Sous le double titre de «mentir avec précision » et «non, la dette n’a pas baissé en 2019», Ezzeddine Saidane a écrit sur sa page des réseaux sociaux que «nous avons bien entendu Monsieur le Ministre des Finances nous dire hier devant l’Assemblée des Représentants du Peuple (ARP) que le ratio de la dette publique a baissé pour la première fois. Tenez-vous bien cette baisse serait de 5 points en passant de 77,9% du PIB à 72,7%. Notez que Monsieur le Ministre parle bien de ratio de la dette publique. Mais il ne dit pas un mot de la dette publique elle-même. Est-ce que ceci veut dire que l’État tunisien va rembourser le ratio de la dette mais pas la dette elle-même. Cette affirmation m’oblige à me poser certaines questions :
1- Pour calculer le ratio de la dette publique avec cette précision (72,7%) il faudrait d’abord connaître le chiffre du PIB à fin 2019. A ma connaissance l’INS (Institut National de la Statistique) lui-même n’a pas encore arrêté ce chiffre. En effet, il faut attendre le 15 février pour que l’INS publie ce chiffre.
2- La loi des finances complémentaire 2019 (voir site web Ministère des Finances) présentée à l’ARP et approuvée par celle-ci en décembre 2019 nous donne à la page 16 les chiffres suivants : le ratio de la dette publique était de 77,1% du PIB en 2018 et il serait passé à 75,1% du PIB en 2019 (et non 72,7%). Qui croire ? Le ministère des Finances ou le Ministre des Finances. Mais attention, ceci ne veut point dire pour autant que la dette publique a baissé. Loin de là. En effet,la même loi des finances complémentaires 2019 (page 17) nous donne les chiffres de la dette publique. Ceux-ci se présentent comme suit :
2018 81,345 milliards de Dinars
2019 86,285 milliards de Dinars
Est-ce que vous y voyez une baisse de la dette publique !!!

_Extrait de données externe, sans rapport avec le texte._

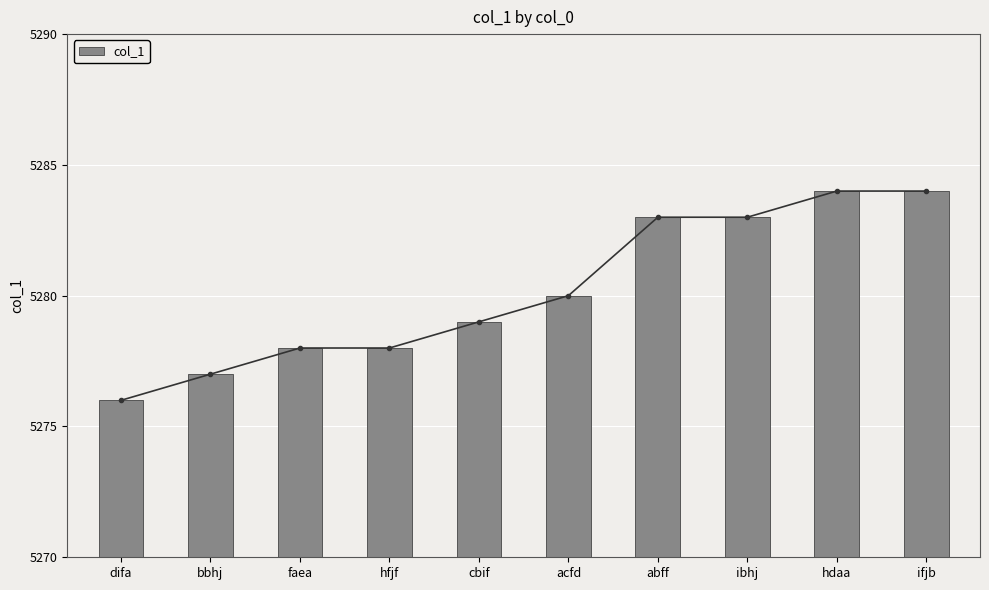

The chart shows a value of 5276 at difa. True or false?

True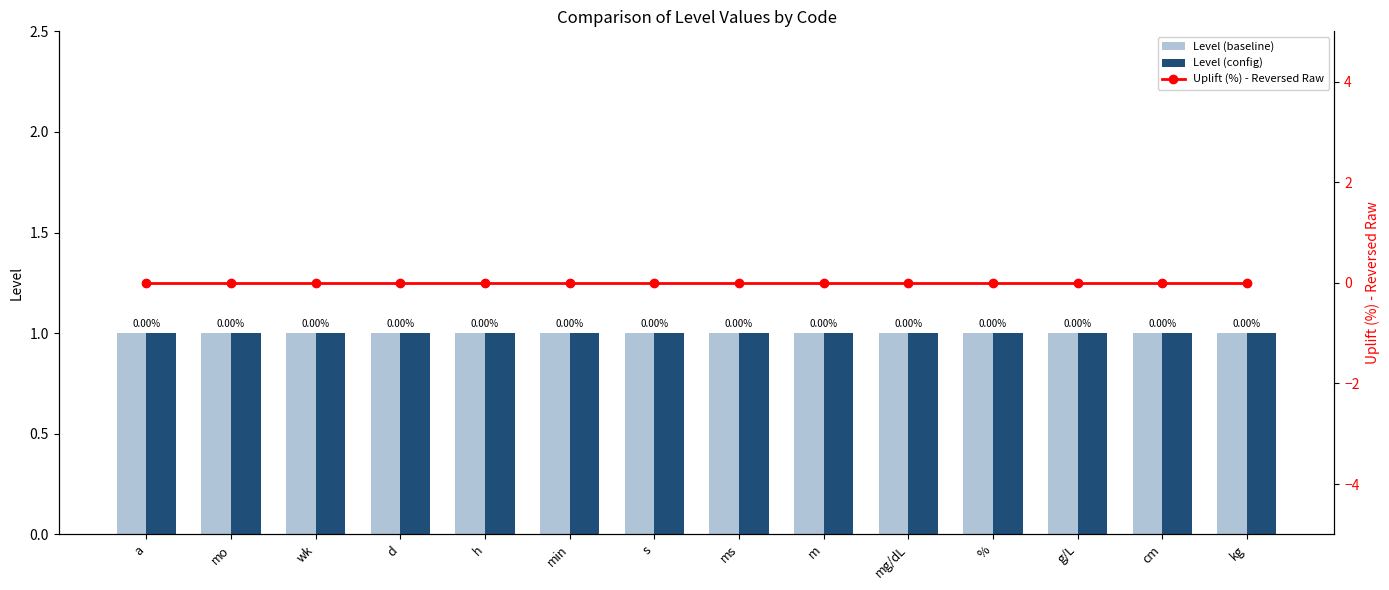

What position from the right is h?

10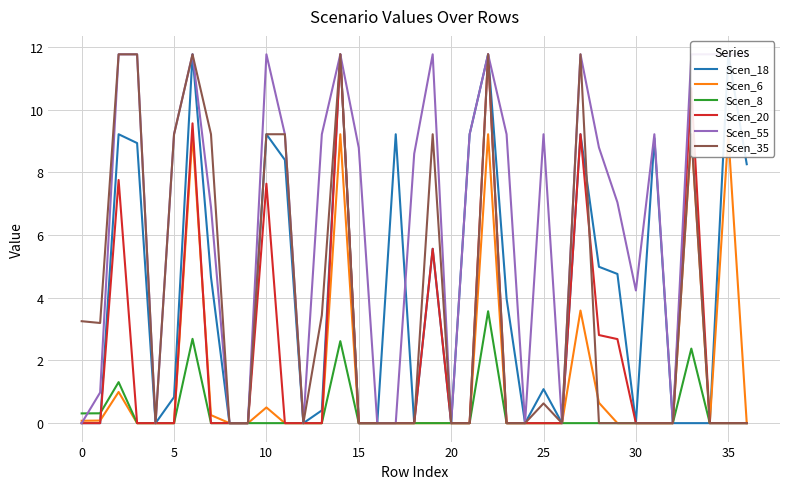

How many values in Scen_20 are above zero?

10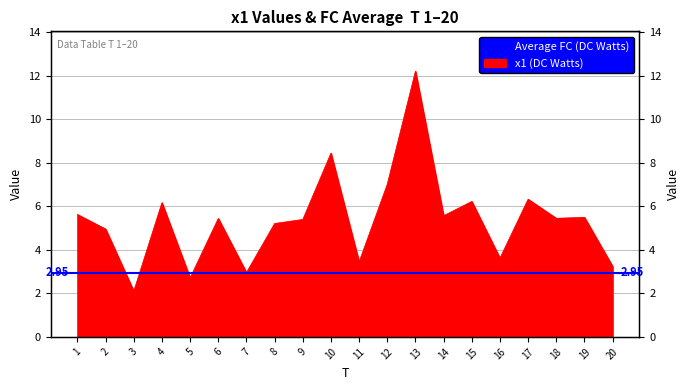

List the labels in order of value, smallest first.

3, 5, 7, 20, 11, 16, 2, 8, 9, 6, 18, 19, 14, 1, 4, 15, 17, 12, 10, 13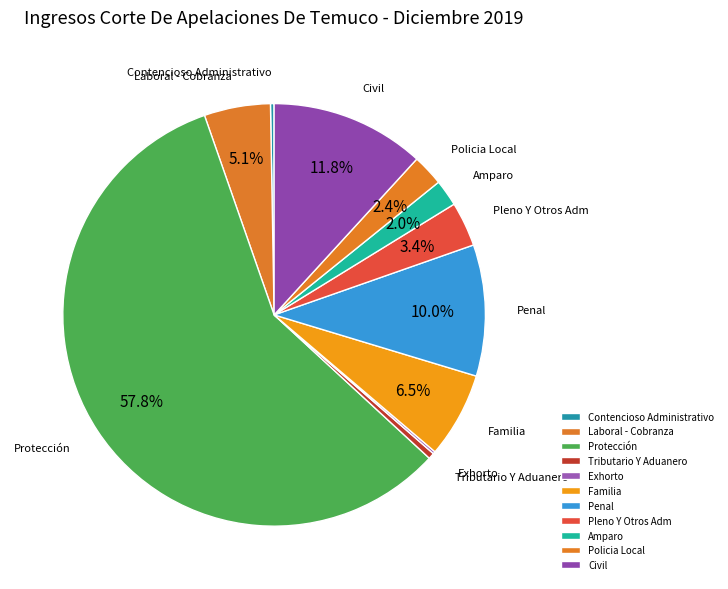

To the nearest percent, what is the difference between the largest and smallest slice percentages?

58%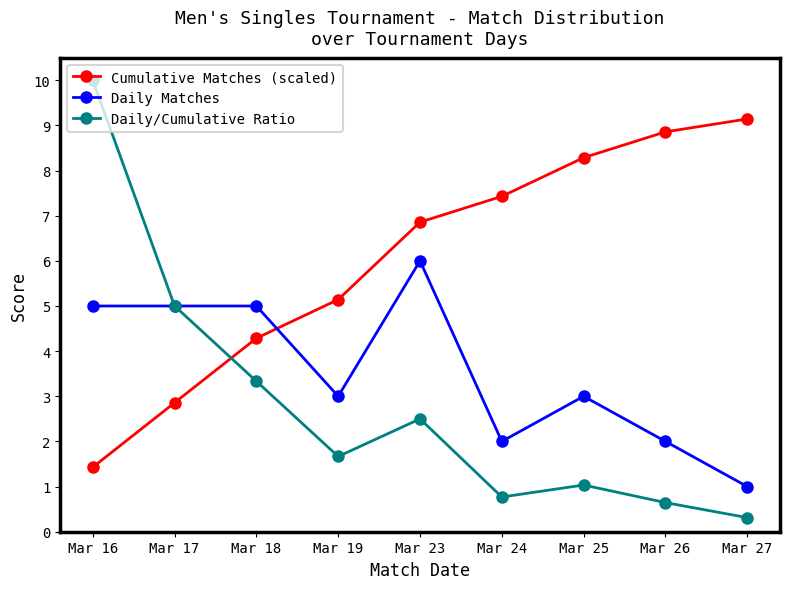

List the labels in order of Daily/Cumulative Ratio value, largest first.

Mar 16, Mar 17, Mar 18, Mar 23, Mar 19, Mar 25, Mar 24, Mar 26, Mar 27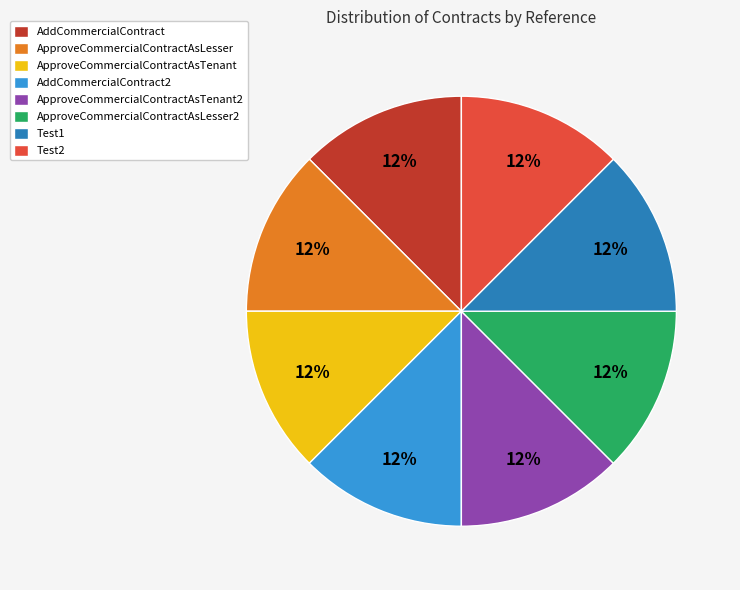

Does ApproveCommercialContractAsTenant account for over 50% of the chart?

No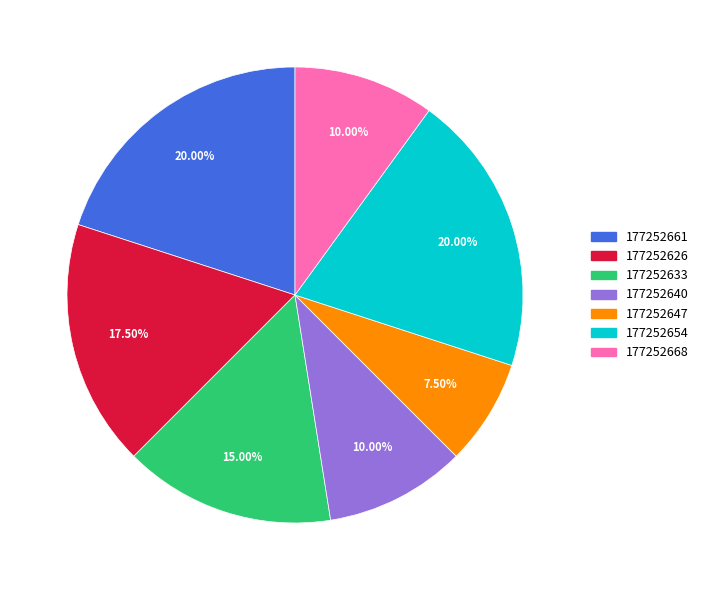

True or false: 177252661 accounts for 6% of the total.

False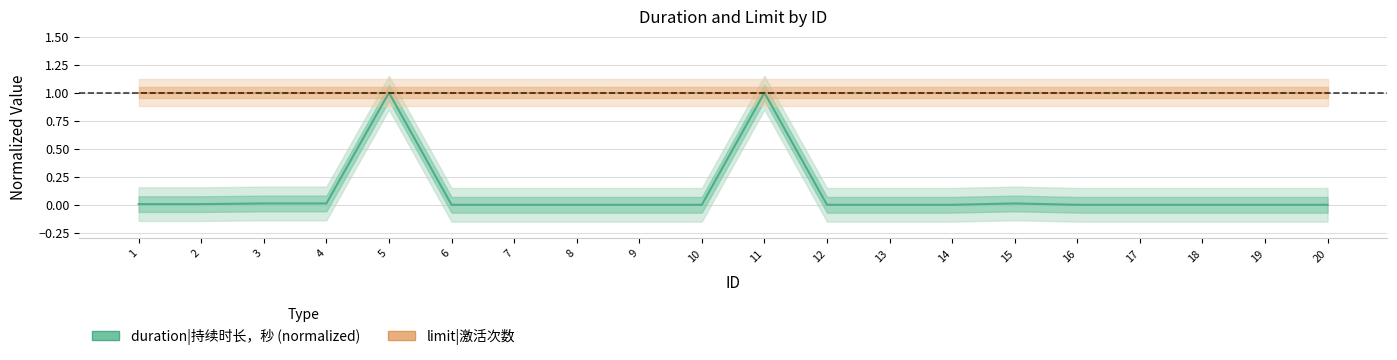

At which category is the sum across all series the highest?

5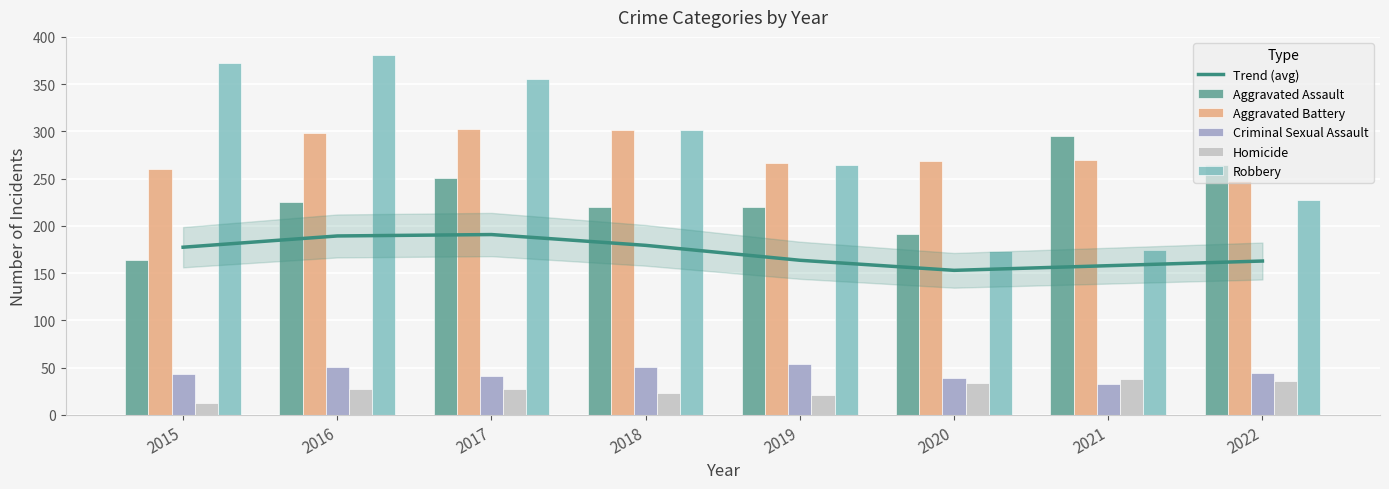

Between 2015 and 2018, which series saw the biggest shift?

Robbery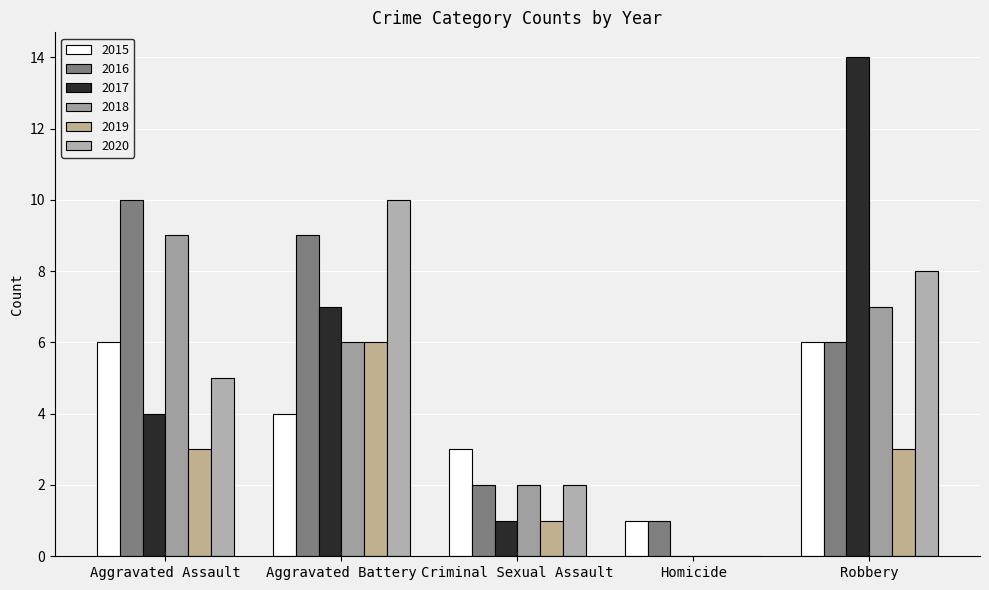

Which series has the largest total across all categories?

2016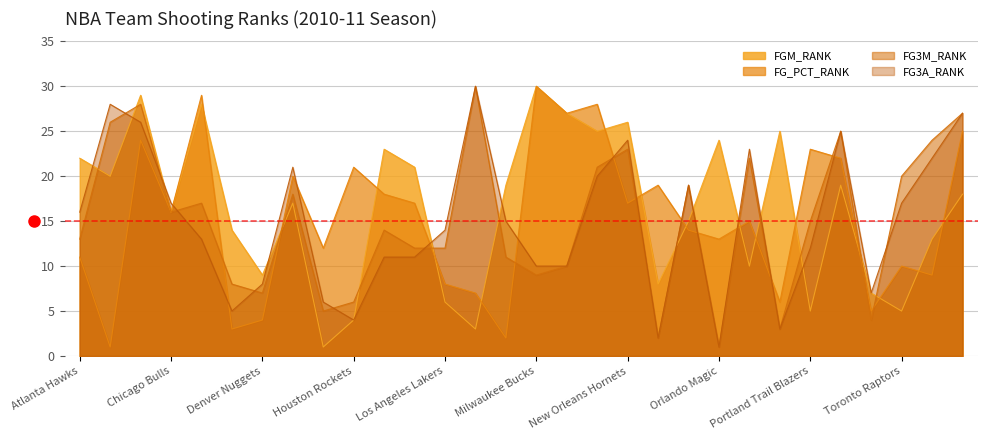

What is the maximum value shown in the chart?

30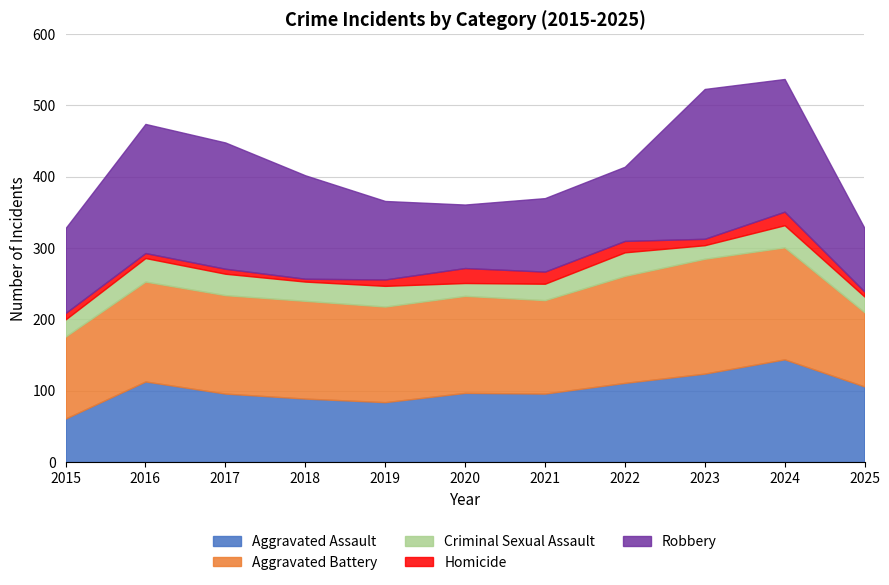

True or false: Criminal Sexual Assault and Aggravated Assault cross at least once.

False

3- Revenons au site web du Ministère de Finances et précisément à la rubrique « dette publique ». Nous trouvons les chiffres suivants :
Années 2016 2017 : Dette publique (en milliards de D) 55,921 et 67,830. Dette publique (en % du PIB) 62,4 et 70,2
Années 2018 2019 : Dette publique (en milliards de D) 81,345 et 86,245. Dette publique (en % du PIB) 77,1 et 75,1
Vous constatez bien l’ampleur avec laquelle la dette publique a augmenté depuis 2016, aussi bien en valeur absolue qu’en pourcentage du PIB.
4- La dette publique était répartie avant 2016 entre 1/3 en dette interne en Dinars et 2/3 en dette externe en devises. Cette répartition s’est aggravée, depuis, pour devenir 30% en dette interne et 70% en dette externe. La dépendance vis-à-vis de l’extérieur s’est donc accentuée.
5- L’appréciation du Dinar en 2019 a été artificielle, provisoire et coûteuse pour la Tunisie. Contre l’Euro, cette appréciation a dépassé les 10%, rien qu’en 2019. En effet, comment se fait-il que tous les ratios de la Tunisie se détériorent, mais le Dinar s’apprécie. Certains économistes, tunisiens et étrangers, ont qualifié cette gestion du taux de change du Dinar « d’irresponsable ». Mais cette appréciation a servi pendant la campagne électorale de 2019 !!! Elle sert aussi à minorer la part en devises (les 70%) de la dette publique. C’est ce qui explique la baisse du ratio de la dette publique de 77,1% à 75,1%. Oui c’est ça l’explication, rien d’autre. Mais même minorée, la dette publique ne baisse pas. Elle connaît une augmentation vertigineuse qui met en danger la capacité de la Tunisie à continuer à honorer normalement sa dette, extérieure notamment.
Rappelez-vous à ce propos les trois déclarations concomitantes faites récemment par nos principaux bailleurs de fonds étrangers : l’Union Européenne, la Banque Mondiale et le FMI».
No comment de notre part, surtout que cette explication n’est partagée, ni par le ministère des Finances, ni par la BCT, ni surtout par le chef du gouvernement, ni même nous dit-on, par les bailleurs de fonds de la Tunisie, qui n’en ont jamais parlé dans leurs revues, comme pour le FMI.